# New citizenship rules proposed, Bill C-24



## samtonkins (Jan 8, 2011)

Anyone know if those who meet at least 3 years living as permanent resident would be grandfathered in before the new bill C-24 becomes effective. We expect to qualify for 3 years this September hence our concern if it would be bumped to 4 years by then. Would appreciate enlightenment on this topic in layman terns, anyone?


----------



## goingthere2 (Mar 31, 2014)

samtonkins said:


> Anyone know if those who meet at least 3 years living as permanent resident would be grandfathered in before the new bill C-24 becomes effective. We expect to qualify for 3 years this September hence our concern if it would be bumped to 4 years by then. Would appreciate enlightenment on this topic in layman terns, anyone?


As far as I understand, requirements under Bill C 24 will not come into force untill the Bill is passed by Parliament.
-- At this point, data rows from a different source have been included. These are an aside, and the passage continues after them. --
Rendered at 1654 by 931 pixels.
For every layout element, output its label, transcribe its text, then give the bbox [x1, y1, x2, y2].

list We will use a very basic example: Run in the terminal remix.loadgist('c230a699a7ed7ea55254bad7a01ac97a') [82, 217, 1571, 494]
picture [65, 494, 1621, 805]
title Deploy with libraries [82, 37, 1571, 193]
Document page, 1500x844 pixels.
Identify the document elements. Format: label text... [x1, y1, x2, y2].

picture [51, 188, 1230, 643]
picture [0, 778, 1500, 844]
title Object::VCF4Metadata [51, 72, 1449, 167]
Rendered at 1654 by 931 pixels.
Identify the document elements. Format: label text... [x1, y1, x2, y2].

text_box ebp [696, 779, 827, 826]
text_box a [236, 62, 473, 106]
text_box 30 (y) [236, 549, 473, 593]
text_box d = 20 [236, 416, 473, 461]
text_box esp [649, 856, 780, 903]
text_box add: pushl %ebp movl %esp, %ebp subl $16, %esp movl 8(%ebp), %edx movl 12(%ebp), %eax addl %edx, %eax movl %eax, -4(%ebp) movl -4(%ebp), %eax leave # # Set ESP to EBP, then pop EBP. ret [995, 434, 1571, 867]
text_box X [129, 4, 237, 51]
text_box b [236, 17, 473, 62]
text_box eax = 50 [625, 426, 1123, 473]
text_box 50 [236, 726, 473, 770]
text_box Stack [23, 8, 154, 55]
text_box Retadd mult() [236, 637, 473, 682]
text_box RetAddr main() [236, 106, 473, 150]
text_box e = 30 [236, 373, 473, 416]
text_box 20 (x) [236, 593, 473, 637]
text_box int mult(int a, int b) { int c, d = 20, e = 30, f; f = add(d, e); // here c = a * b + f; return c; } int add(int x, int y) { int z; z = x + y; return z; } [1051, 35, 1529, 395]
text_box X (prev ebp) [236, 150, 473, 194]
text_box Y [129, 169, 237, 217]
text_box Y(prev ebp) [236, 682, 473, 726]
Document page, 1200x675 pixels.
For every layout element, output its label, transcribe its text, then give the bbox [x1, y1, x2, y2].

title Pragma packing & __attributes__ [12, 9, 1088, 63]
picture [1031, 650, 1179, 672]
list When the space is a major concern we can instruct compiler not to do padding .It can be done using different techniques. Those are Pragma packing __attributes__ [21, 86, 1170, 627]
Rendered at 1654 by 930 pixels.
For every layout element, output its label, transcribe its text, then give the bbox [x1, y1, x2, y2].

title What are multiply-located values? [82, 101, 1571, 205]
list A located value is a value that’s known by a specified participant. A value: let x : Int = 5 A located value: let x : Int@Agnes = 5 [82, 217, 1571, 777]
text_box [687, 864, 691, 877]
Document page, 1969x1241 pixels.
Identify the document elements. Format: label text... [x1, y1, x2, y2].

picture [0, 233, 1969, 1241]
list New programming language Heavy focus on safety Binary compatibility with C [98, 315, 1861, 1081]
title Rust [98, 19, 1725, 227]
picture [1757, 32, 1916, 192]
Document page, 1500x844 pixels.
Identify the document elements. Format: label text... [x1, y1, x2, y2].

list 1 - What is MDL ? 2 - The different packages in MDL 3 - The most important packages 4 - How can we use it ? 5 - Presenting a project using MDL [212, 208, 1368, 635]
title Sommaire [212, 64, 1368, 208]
The only one so far is the increase in fees from 200 to 400 for citizenship.


----------



## samtonkins (Jan 8, 2011)

*C24*

And when is that?


----------



## goingthere2 (Mar 31, 2014)

*Bill C-24*

No one knows for sure, but I hope it is soon.


----------



## gemi_kk (Apr 12, 2014)

WIll there be any other changes, like increasing language requirement levels, fee increase, cap decrease, etc ?


----------



## goingthere2 (Mar 31, 2014)

*C-24*

Until it passes its third reading in the Commons, I don't think anyone knows for sure.


----------